Exercise: Reproduce word for word the part of the Robert Lundgren obituary below that opens with the words containing "He enjoyed his" and closes with "with the wounded.".

Robert Lundgren
Published April 23, 2009
Captain Robert E. Lundgren, of Bainbridge Island, died on April 23 at Harrison Medical Center. He was 82.
He was born at Providence Hospital in Seattle on July 12, 1926 to “Osc” (Oscar Edward) and “Aggie” (Agnes Ruthrauff) Lundgren and grew to manhood in Eagledale and Port Blakely.
He enjoyed his early years with his brother, cousins and friends on the island. He was another kid on his bike, pulling berries from the fields, haunting the gullies, getting into deep water in too-small rowboats and riding the waves with his family’s boats.
He graduated from McDonald Elementary School and attended Bainbridge High School. He first went to sea at age 13 when his father hired him to work on his Black Ball Ferry crew. In July 1943, at 17, he convinced his mother to grant him permission to join the U.S. Navy. After training at U.S. Naval Training Station in Farragut, Idaho, and pharmacy school in Pearl Harbor, he joined up with the fast attack freighter USS La Salle (AP102) as a pharmacist mate and spent the next two years cruising in the thick of South Pacific war zones, delivering Marines and their supplies and returning with the wounded.

Provided data:
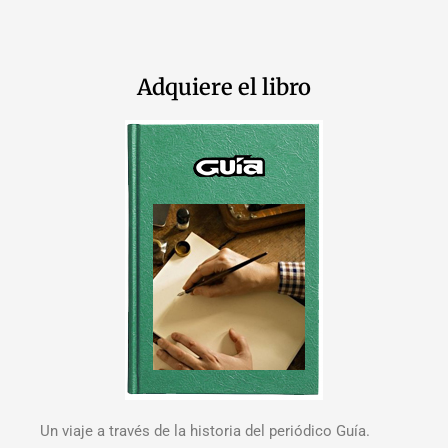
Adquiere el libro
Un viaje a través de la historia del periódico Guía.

==

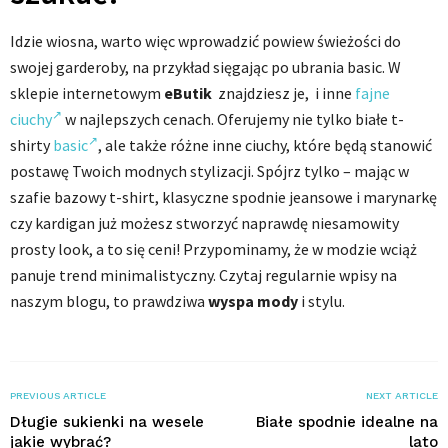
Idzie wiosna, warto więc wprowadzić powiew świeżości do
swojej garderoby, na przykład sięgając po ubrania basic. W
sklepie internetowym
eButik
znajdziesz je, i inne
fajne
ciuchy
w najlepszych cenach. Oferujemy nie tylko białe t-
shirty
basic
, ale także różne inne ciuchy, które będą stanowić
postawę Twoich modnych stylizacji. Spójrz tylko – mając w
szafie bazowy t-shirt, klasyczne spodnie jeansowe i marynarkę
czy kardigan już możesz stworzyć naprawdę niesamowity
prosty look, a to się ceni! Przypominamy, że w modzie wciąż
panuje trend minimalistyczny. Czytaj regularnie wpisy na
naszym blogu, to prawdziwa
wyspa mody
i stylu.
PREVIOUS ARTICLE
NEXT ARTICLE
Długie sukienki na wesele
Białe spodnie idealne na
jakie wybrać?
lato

Response area:
He enjoyed his early years with his brother, cousins and friends on the island. He was another kid on his bike, pulling berries from the fields, haunting the gullies, getting into deep water in too-small rowboats and riding the waves with his family’s boats.
He graduated from McDonald Elementary School and attended Bainbridge High School. He first went to sea at age 13 when his father hired him to work on his Black Ball Ferry crew. In July 1943, at 17, he convinced his mother to grant him permission to join the U.S. Navy. After training at U.S. Naval Training Station in Farragut, Idaho, and pharmacy school in Pearl Harbor, he joined up with the fast attack freighter USS La Salle (AP102) as a pharmacist mate and spent the next two years cruising in the thick of South Pacific war zones, delivering Marines and their supplies and returning with the wounded.